Molte sono morte in prigionia. Chi, invece, è riuscita a scappare ha dovuto affrontare il calvario della “riabilitazione” in una società che le considera sporche per quanto sono state costrette a subire. Secondo il Sunday Times, molte donne, alcune perfino bambine, si stanno rivolgendo a dottori curdi per abortire: dopo le violenze tante vittime sono rimaste incinte e adesso l'unico modo per essere accettate in una comunità che vede di cattivo occhio il sesso prima del matrimonio è rivolgersi alla medicina. Il tutto reso più difficile dal fatto che in Kurdistan la legge vieta gli aborti, anche in caso di stupro. Tuttavia alcuni dottori stanno eseguendo interruzioni di gravidanza e ricostruzioni dell'imene in laboratori clandestini e ambulatori segreti per “cancellare” per quanto possibile le tracce delle violenze ed evitare l'onta in una comunità religiosa dalle rigide regole.

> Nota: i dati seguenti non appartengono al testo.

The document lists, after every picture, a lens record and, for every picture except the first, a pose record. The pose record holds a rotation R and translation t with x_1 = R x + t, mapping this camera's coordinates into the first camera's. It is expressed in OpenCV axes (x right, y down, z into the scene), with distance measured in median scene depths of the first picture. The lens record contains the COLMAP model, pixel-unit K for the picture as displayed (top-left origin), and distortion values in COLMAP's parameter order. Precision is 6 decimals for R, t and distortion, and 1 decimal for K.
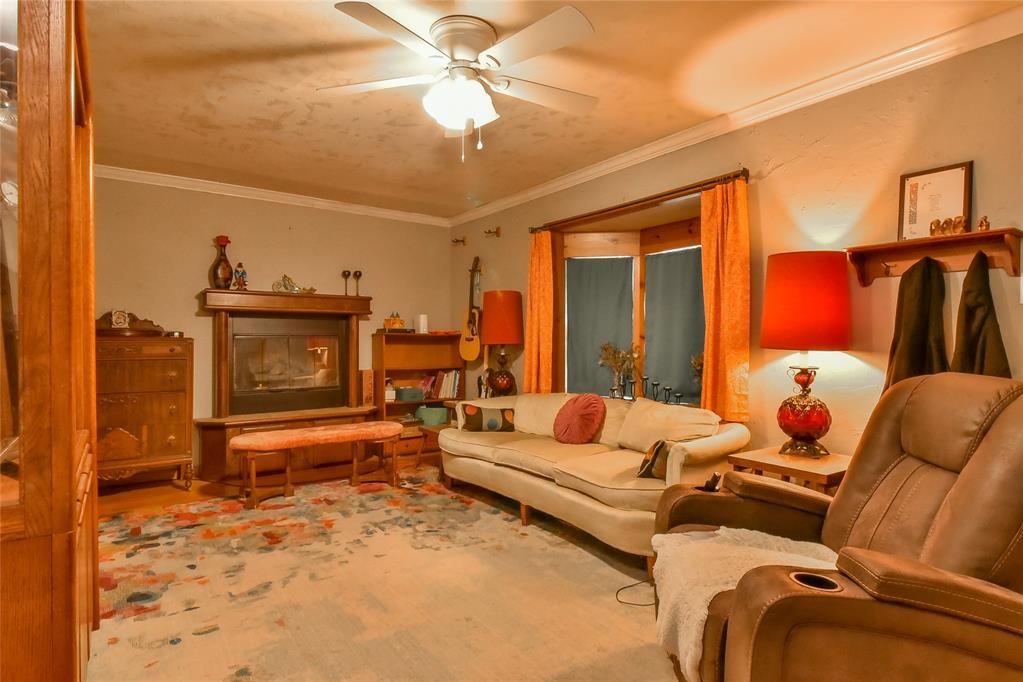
lens RADIAL K [[564.3, 0, 516.2], [0, 564.3, 337.5], [0, 0, 1]] dist [0.043700, -0.026578]
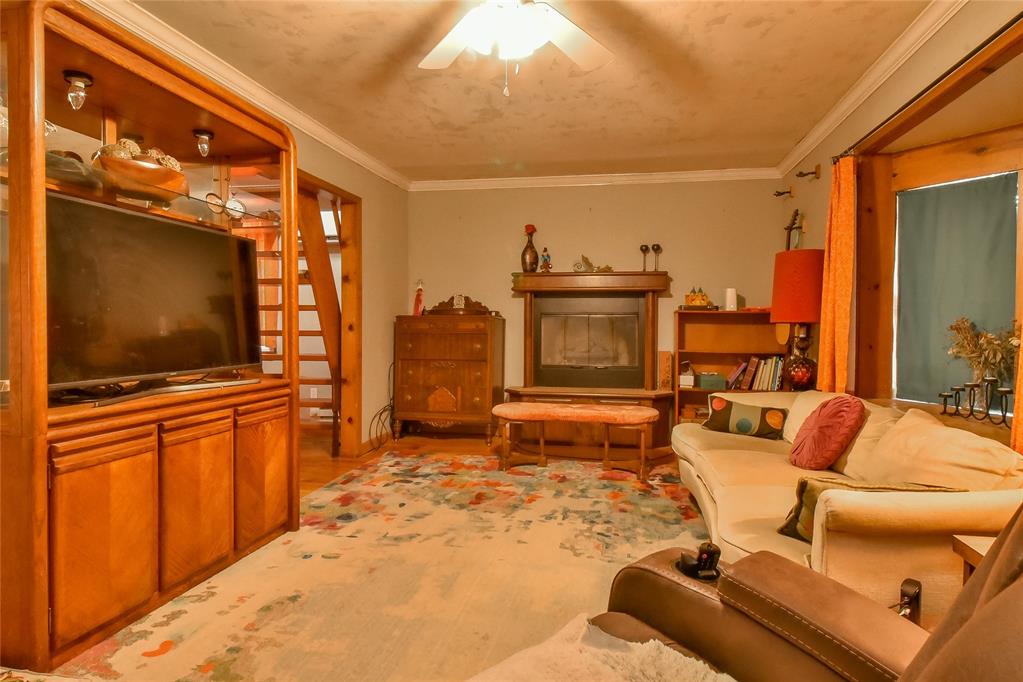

Yazidi Rashida ha 31 anni ed è una delle donne che ha potuto raccontare la sua storia. «I jihadisti hanno scritto i nostri nomi e li hanno estratti a sorte come in una lotteria – ha raccontato - L'uomo che mi ha scelto, Abu Ghufran, mi ha costretta a fare il bagno e io ho tentato di suicidarmi: ho trovato del veleno in casa e l'ho distribuito ad altre ragazze. Quando è arrivato il momento di lavarmi l'ho portato in bagno con me e l'ho bevuto. Nessuna delle ragazze che ha ingurgitato la sostanza è morta ma siamo state tutte male».

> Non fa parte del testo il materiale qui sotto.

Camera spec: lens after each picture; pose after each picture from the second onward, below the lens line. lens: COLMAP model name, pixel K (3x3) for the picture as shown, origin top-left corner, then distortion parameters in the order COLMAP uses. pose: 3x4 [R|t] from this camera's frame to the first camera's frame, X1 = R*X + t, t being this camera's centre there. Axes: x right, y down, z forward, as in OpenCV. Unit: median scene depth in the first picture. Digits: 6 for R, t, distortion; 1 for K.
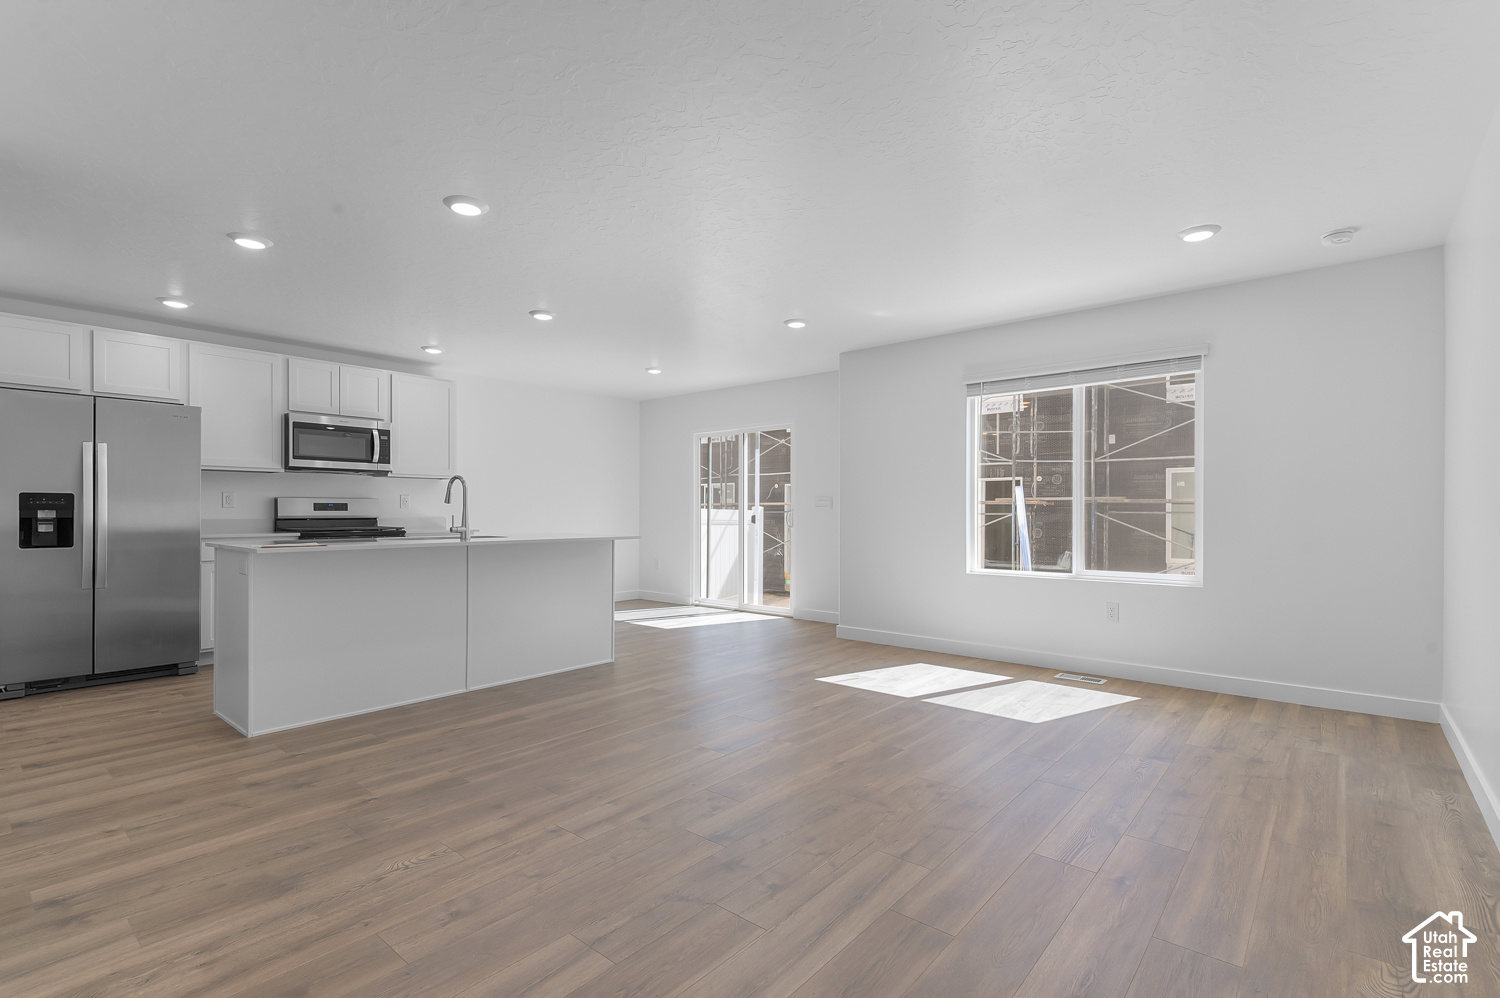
lens RADIAL K [[686.3, 0, 749.2], [0, 686.3, 504.3], [0, 0, 1]] dist [-0.000989, -0.001931]
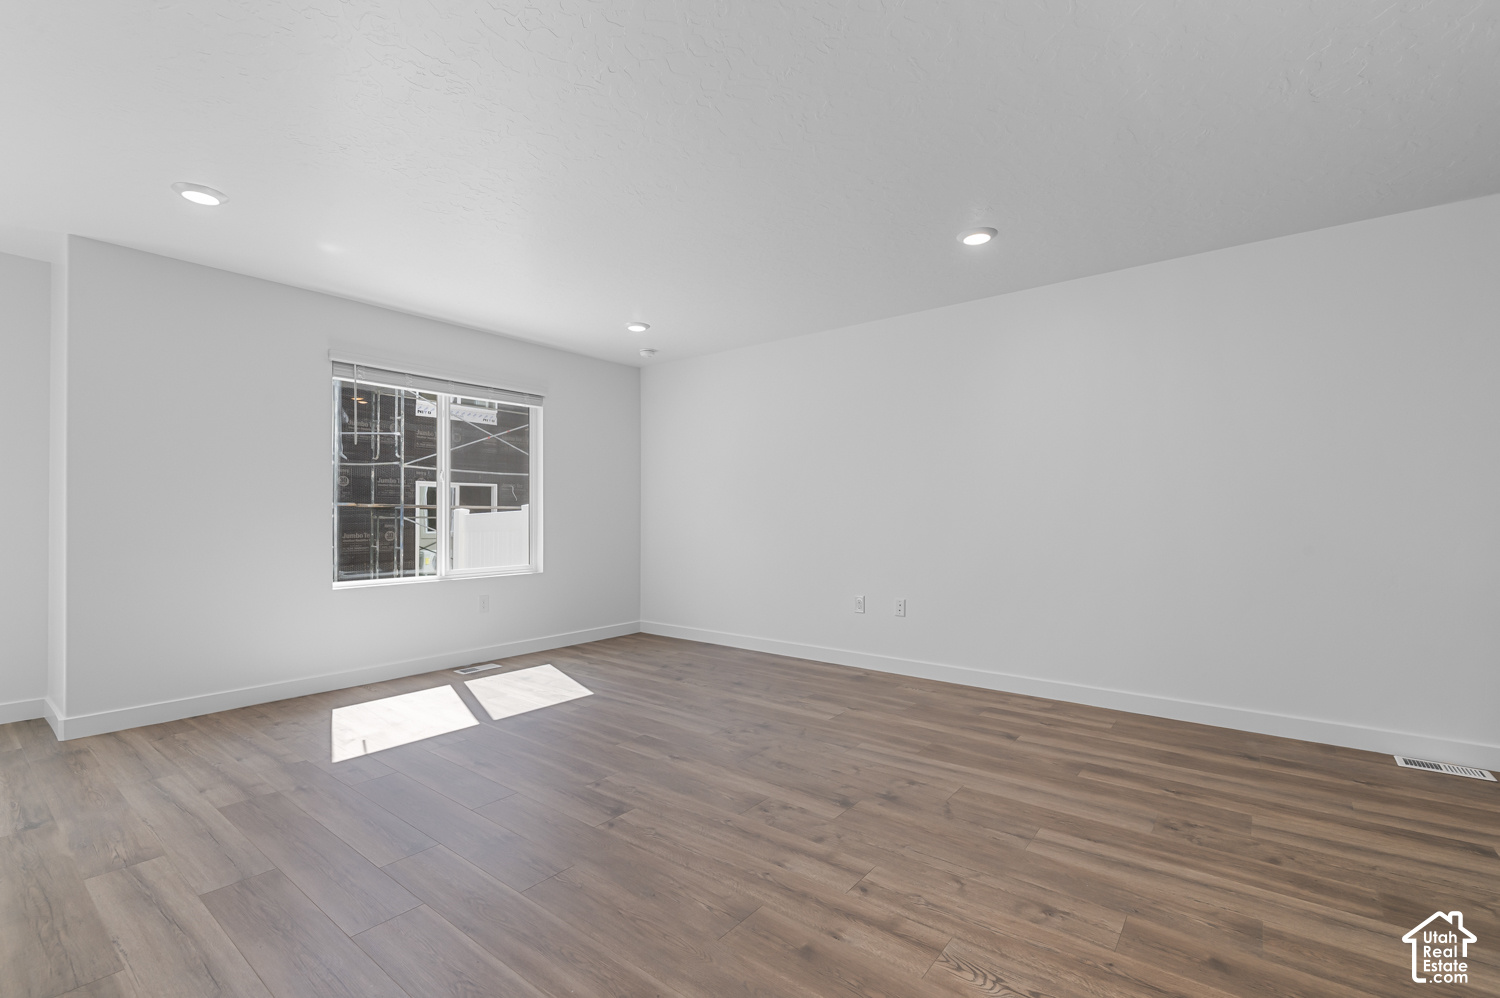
lens RADIAL K [[654.2, 0, 753.5], [0, 654.2, 509.4], [0, 0, 1]] dist [0.003023, 0.001937]
pose [[-0.036042, 0.001732, 0.999349, -1.419195], [-0.008056, 0.999966, -0.002024, 0.001080], [-0.999318, -0.008124, -0.036027, 1.507259]]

Un'altra donna, identificata come Dilara, ha raccontato di essere stata portata in una sala per matrimoni in Siria dove i combattenti Isis le hanno intimato di dimenticare i suoi parenti e di prepararsi, dopo le nozze forzate, a portare in grembo il figlio di uno dei jihadisti. «Dalle 9.30 del mattino – ha raccontato Dilara - gli uomini venivano a comprare ragazze per violentarle. Ho visto soldati dell'Isis tirare per i capelli e picchiare ragazze che tentavano di resistere. Le portavano via e dopo averle violentate le riportavano indietro in cambio di una nuova vittima. Erano come animali».